Entzug des Pflichtteils wegen Mordes

Schenkung_1.jpgDer Bundesgerichtshof hatte (Urteil vom 23.01.1980, Aktenzeichen: IV ZR 152/78) über einen Fall zu entscheiden, in welchem ein Vater seinen Sohn enterbt hatte. Als Grund gab der Vater in seinem Testament an, dass der Sohn sich als erbunwürdig im Sinne von § 2333 Nr. 5 BGB erwiesen habe.
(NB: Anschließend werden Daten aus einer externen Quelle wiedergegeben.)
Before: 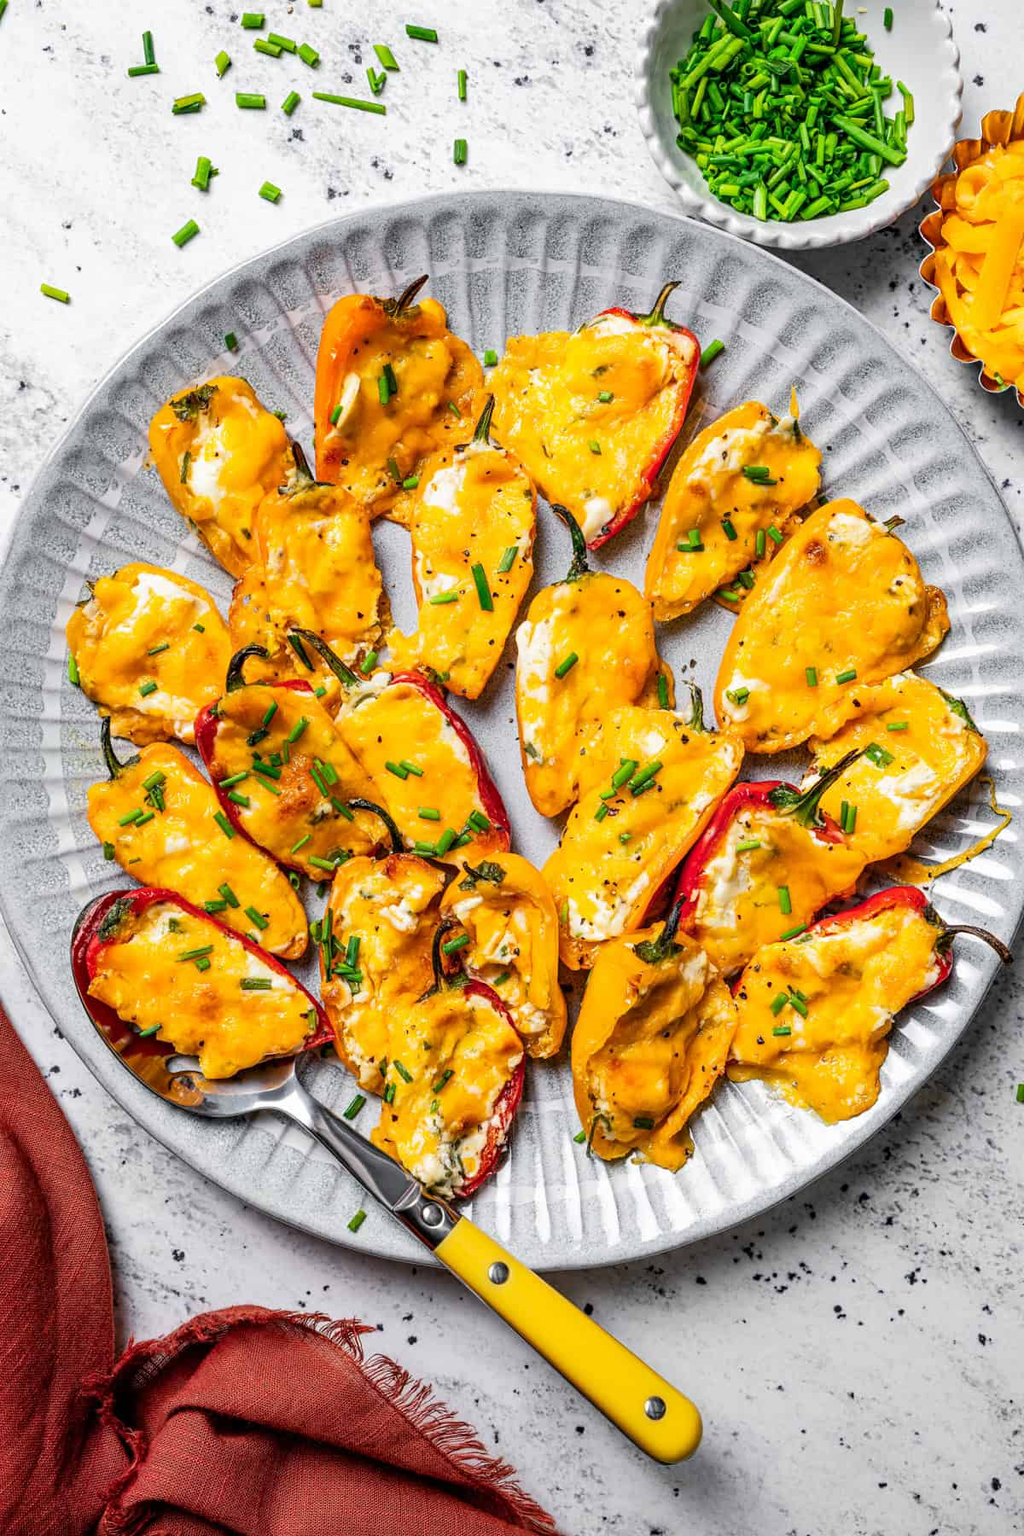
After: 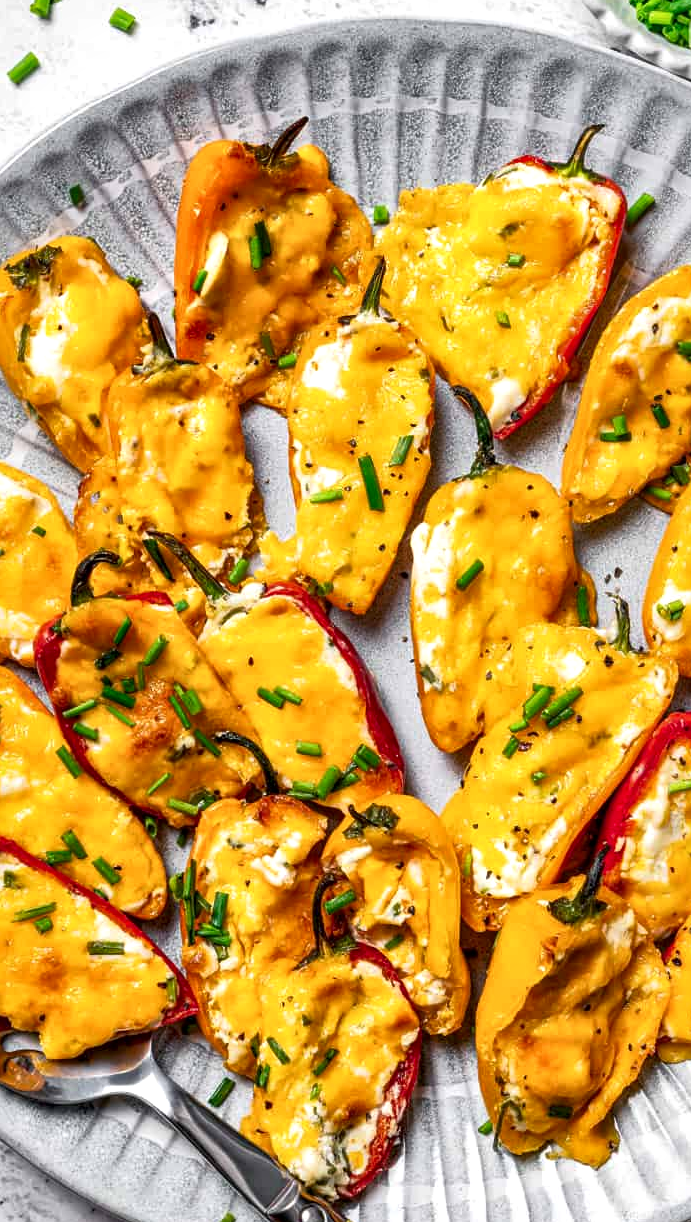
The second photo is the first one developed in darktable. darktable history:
crop: left 16.232%, top 11.391%, right 26.136%, bottom 20.686%
local contrast: mode bilateral grid, contrast 20, coarseness 49, detail 178%, midtone range 0.2
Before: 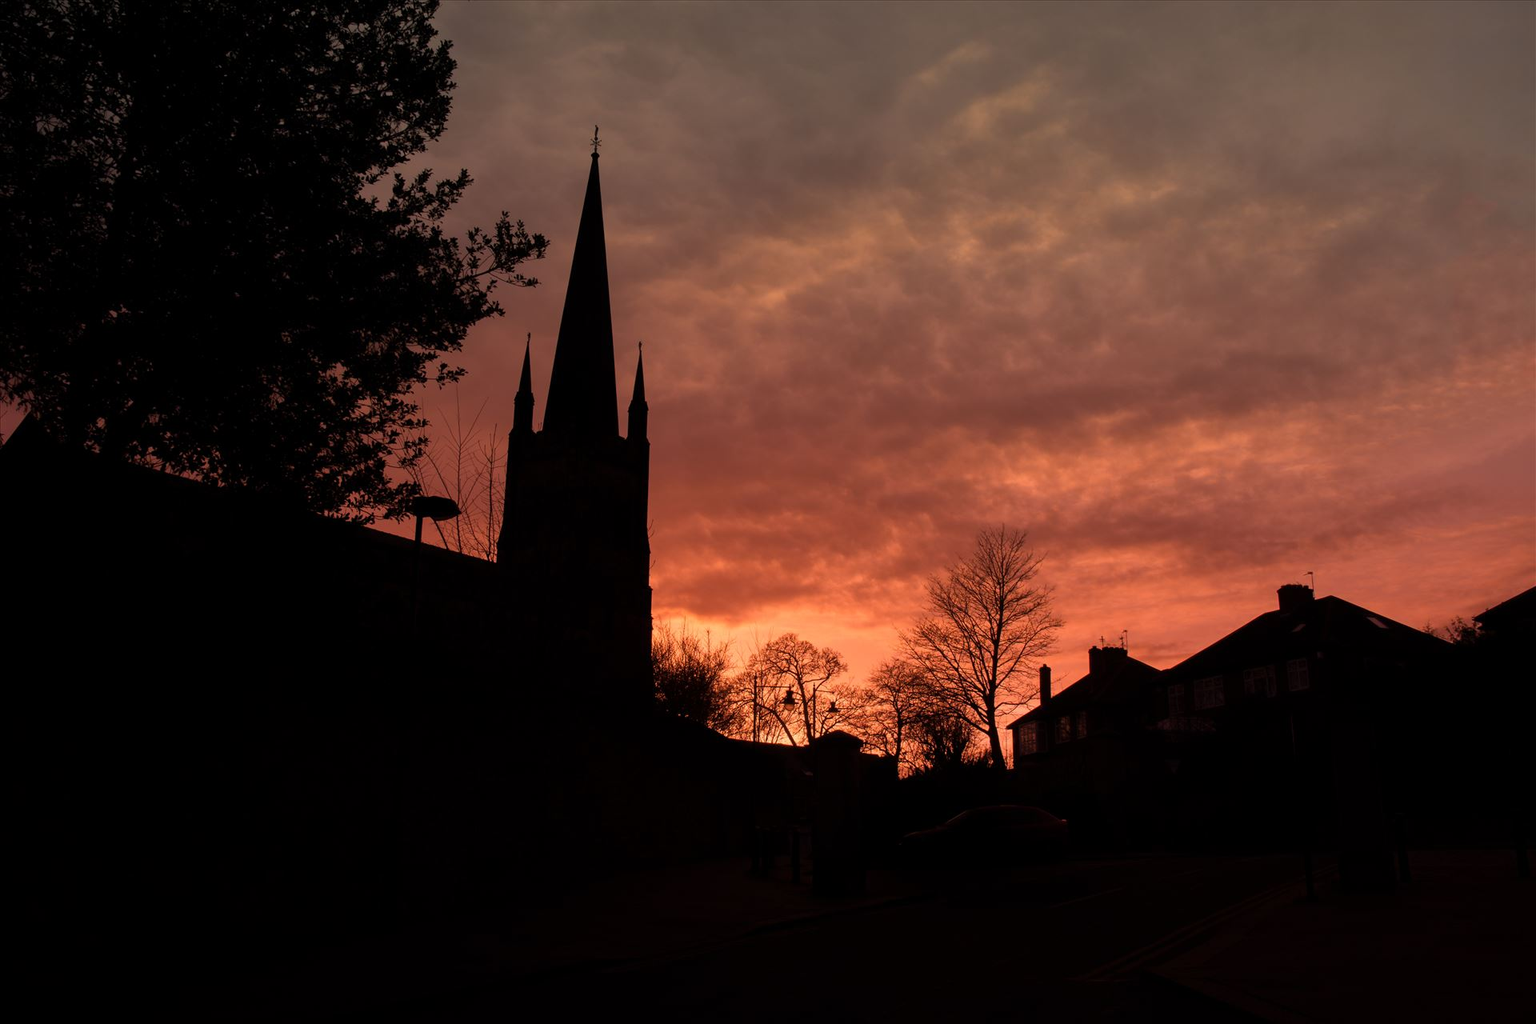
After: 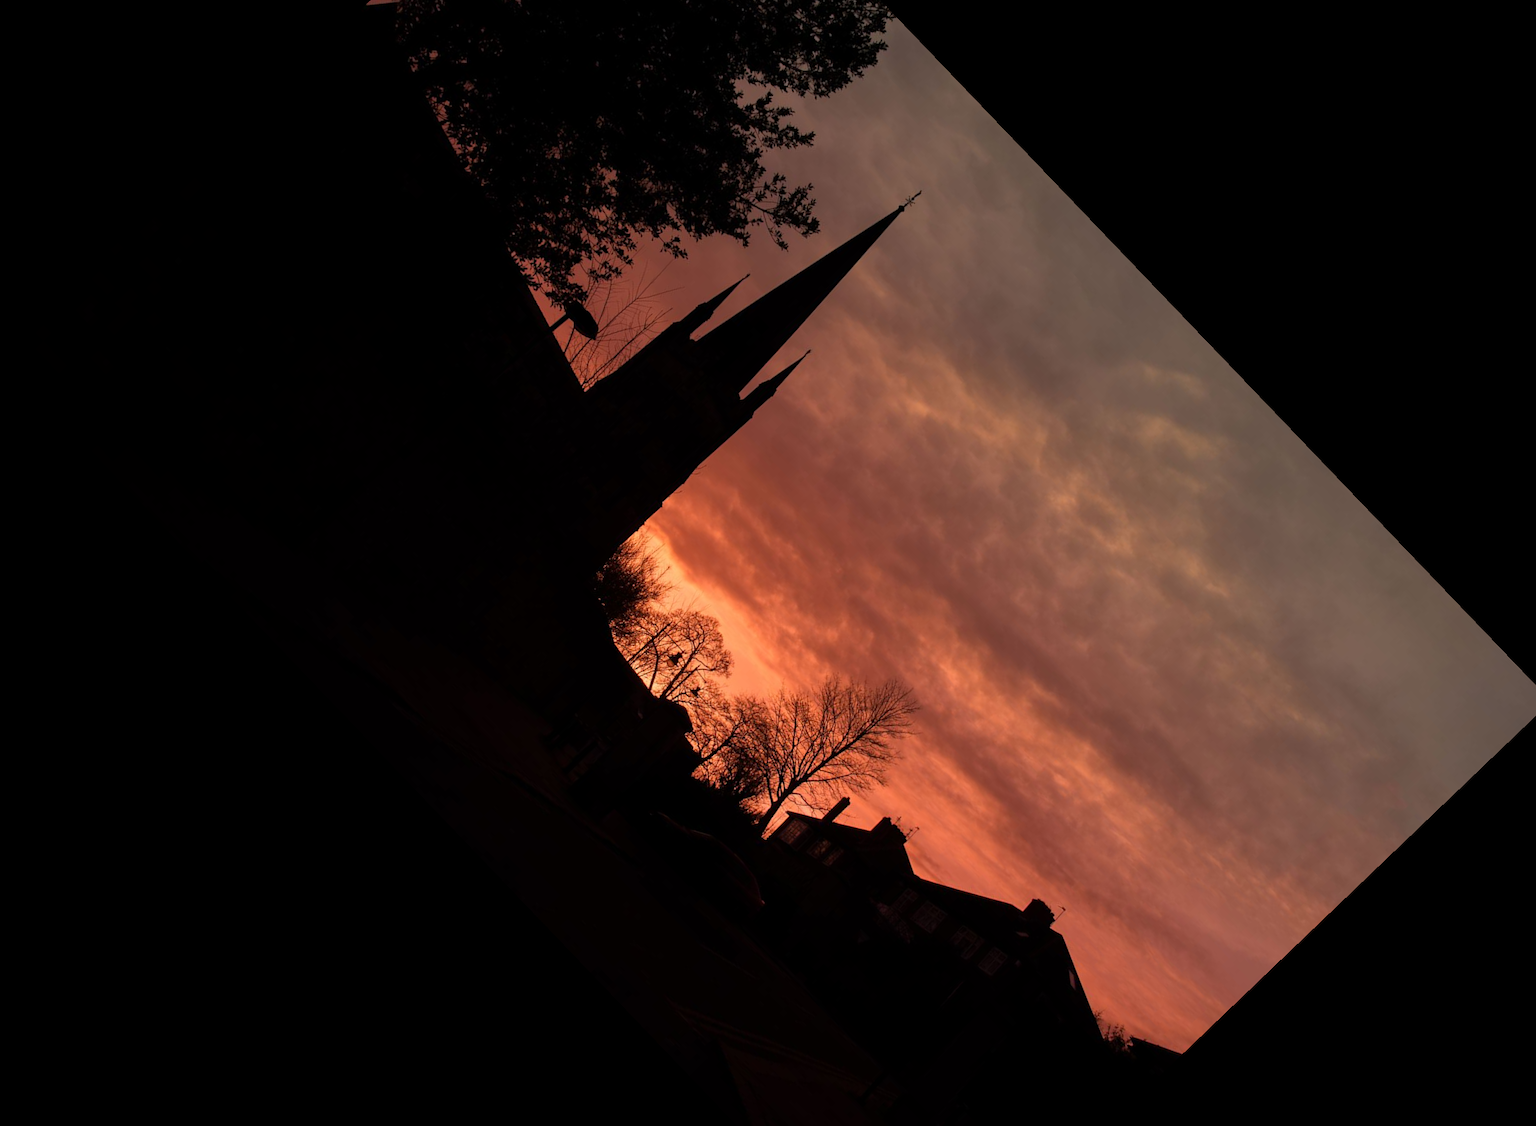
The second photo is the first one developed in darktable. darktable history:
rotate and perspective: rotation 0.174°, lens shift (vertical) 0.013, lens shift (horizontal) 0.019, shear 0.001, automatic cropping original format, crop left 0.007, crop right 0.991, crop top 0.016, crop bottom 0.997
crop and rotate: angle -46.26°, top 16.234%, right 0.912%, bottom 11.704%
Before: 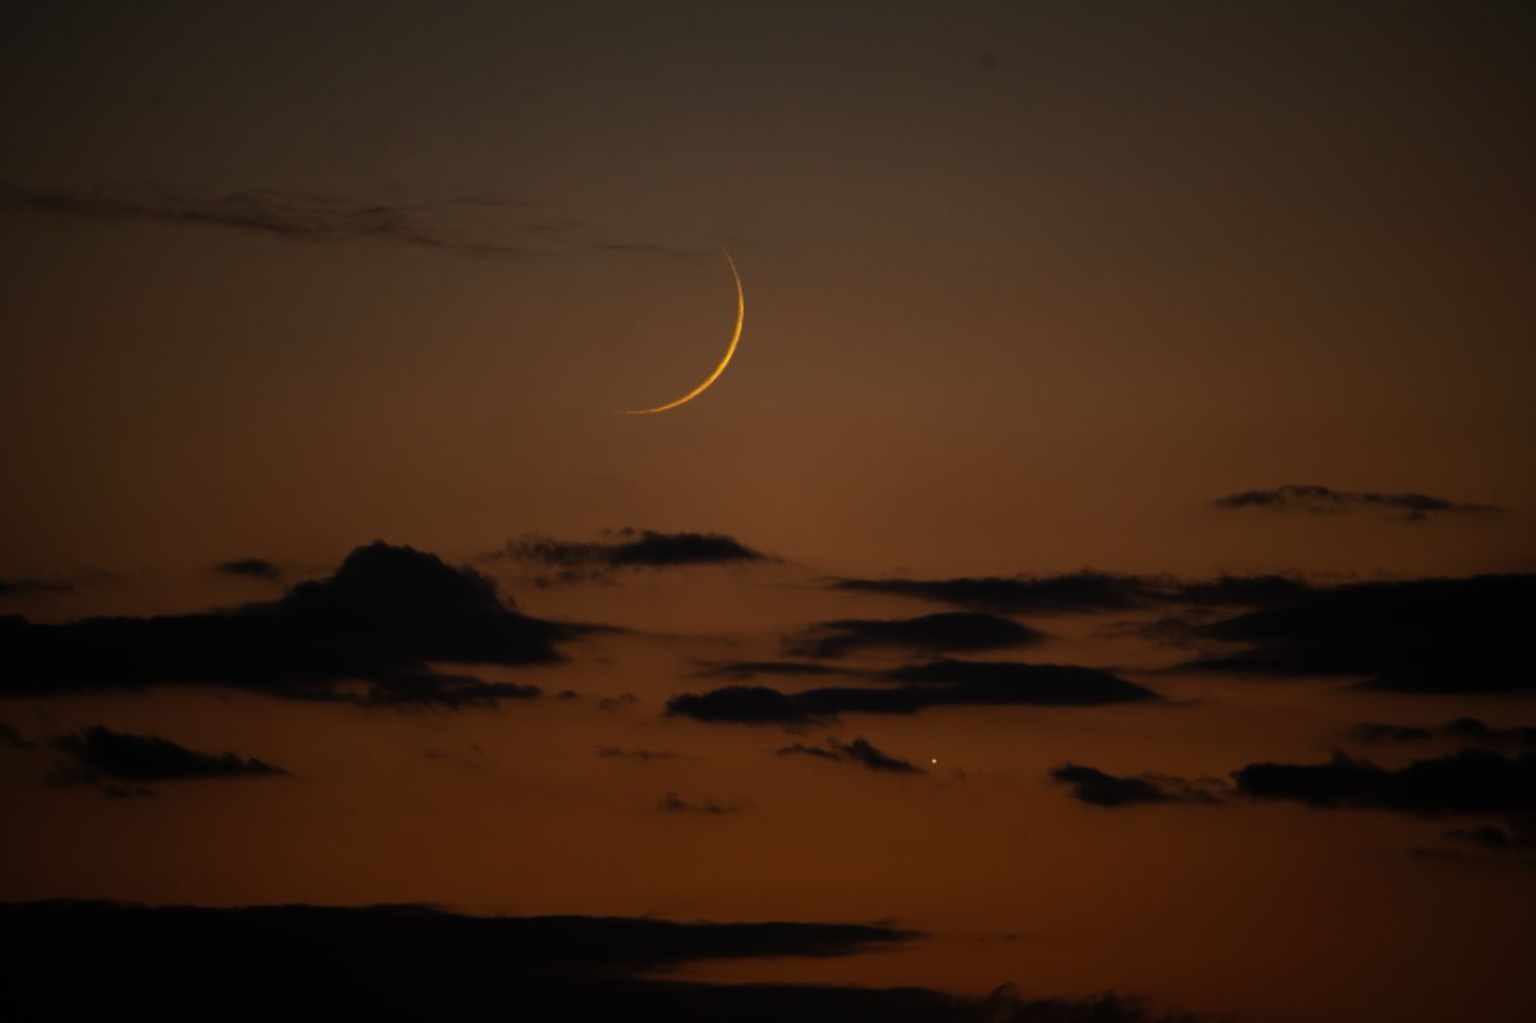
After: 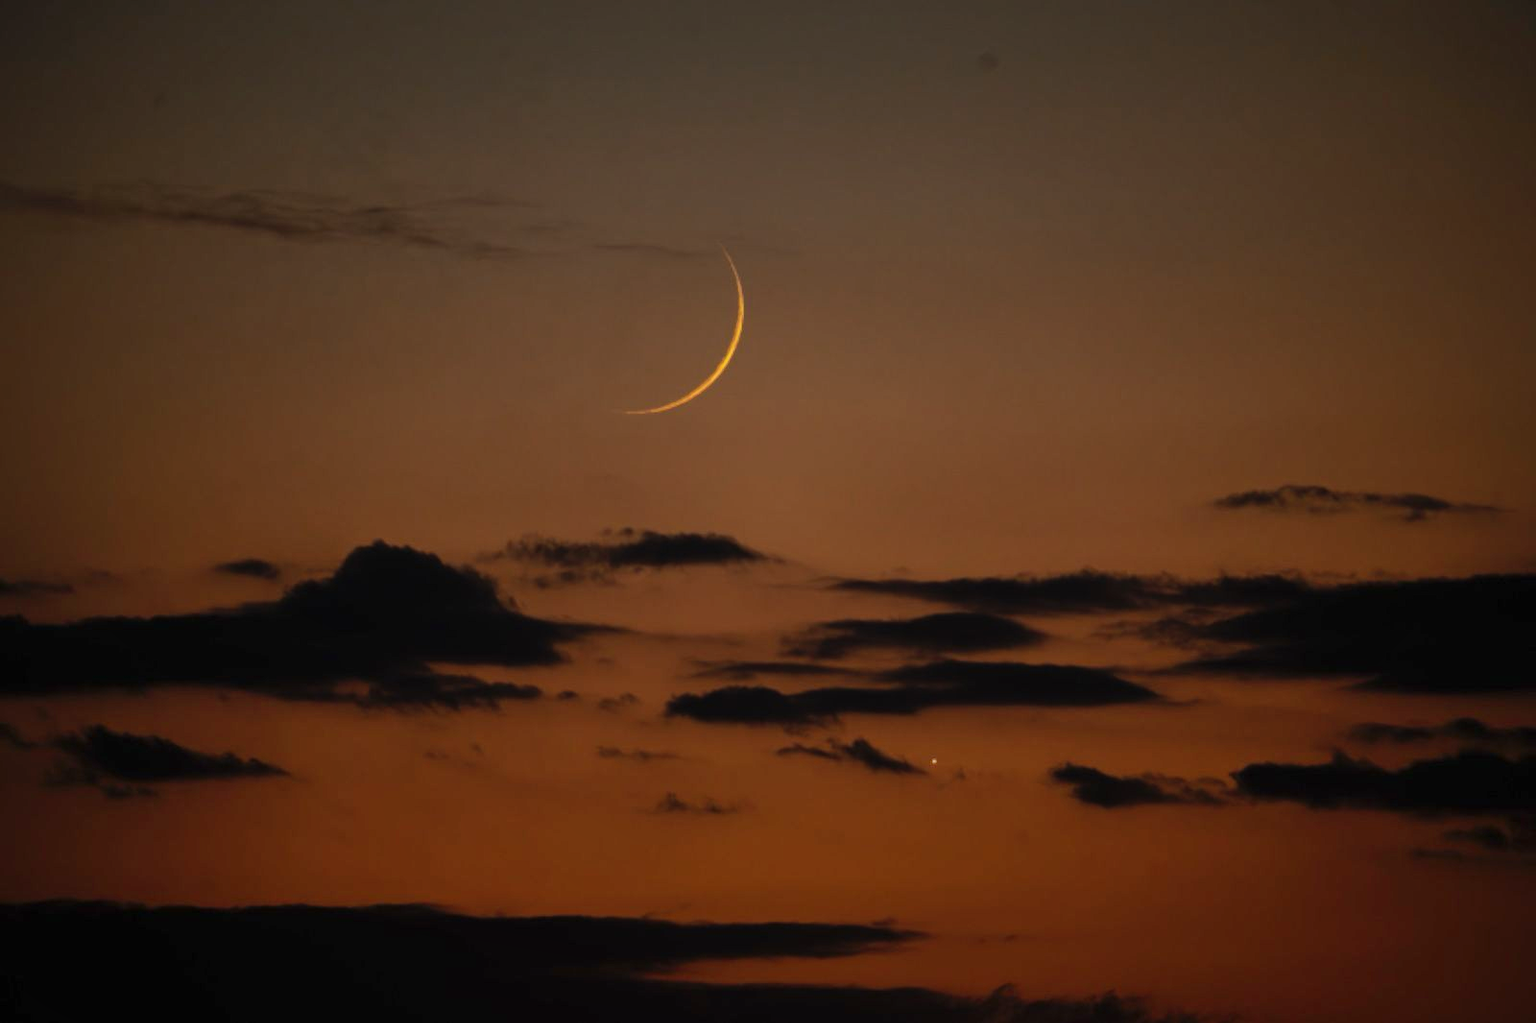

Der Sohn ist nämlich wegen eines begangenen Mordes an einem Oberwachtmeister zu sechs Jahren und sechs Monaten Jugendstrafe verurteilt worden.

§ 2333 BGB
Der Erblasser kann einem Abkömmling den Pflichtteil entziehen:
1. wenn der Abkömmling dem Erblasser, dem Ehegatten oder einem anderen Abkömmling des Erblassers nach dem Leben trachtet,
2. wenn der Abkömmling sich einer vorsätzlichen körperlichen Misshandlung des Erblassers oder des Ehegatten des Erblassers schuldig macht, im Falle der Misshandlung des Ehegatten jedoch nur, wenn der Abkömmling von diesem abstammt,
3. wenn der Abkömmling sich eines Verbrechens oder eines schweren vorsätzlichen Vergehens gegen den Erblasser oder dessen Ehegatten schuldig macht,
4. wenn der Abkömmling die ihm dem Erblasser gegenüber gesetzlich obliegende Unterhaltspflicht böswillig verletzt,
5. wenn der Abkömmling einen ehrlosen oder unsittlichen Lebenswandel wider den Willen des Erblassers führt.

Voraussetzung für eine Entziehung des Pflichtteils gemäß § 2333 Nr 5 BGB ist aber, dass der Abkömmling einen ehrlosen oder unsittlichen Lebenswandel wider den Willen des Erblassers führt. Hierzu fehle es aber, so das Gericht, teilweise an den erforderlichen Feststellungen.
Das Gericht wertet das Verhalten des Klägers, nämlich den Mord, den er begangen hat, und auch sein Eindringen in die Ehe des Opfers zwar als ehrlos im Sinne von § 2333 Nr 5 BGB . Es lehnte aber das Vorliegen der weiteren Voraussetzung, nämlich ob der Sohn durch sein Verhalten in den Interessenkreis des Vaters eingegriffen hat, ab. § 2333 Nr 5 BGB setzte nämlich auch ein Handeln gegen die Interessen des Erblassers voraus. Schutzgut sei insoweit die Familienehre. Der Zweck des Pflichtteilsentziehungsrechtes beschränke sich nicht auf eine Bestrafung des Abkömmlings wegen seines Verhaltens, sondern die gesetzliche Regelung ziele, wie aus § 2336 Abs 2 und 4 BGB folgt, in mindestens gleichem Maße auch darauf ab, auf das Verhalten des Abkömmlings noch Einfluss zu nehmen und ihn zur "Umkehr" zu bewegen. Wenn aber, wie in diesem Fall, der Sohn nicht wirklich in die Familie integriert sei und der Vater keinerlei Einfluss auf das Verhalten seines Sohnes hat, dann könne der Sohn auch nicht die Familienehre verletzten. Ein Pflichtteilsentzug sei nicht möglich.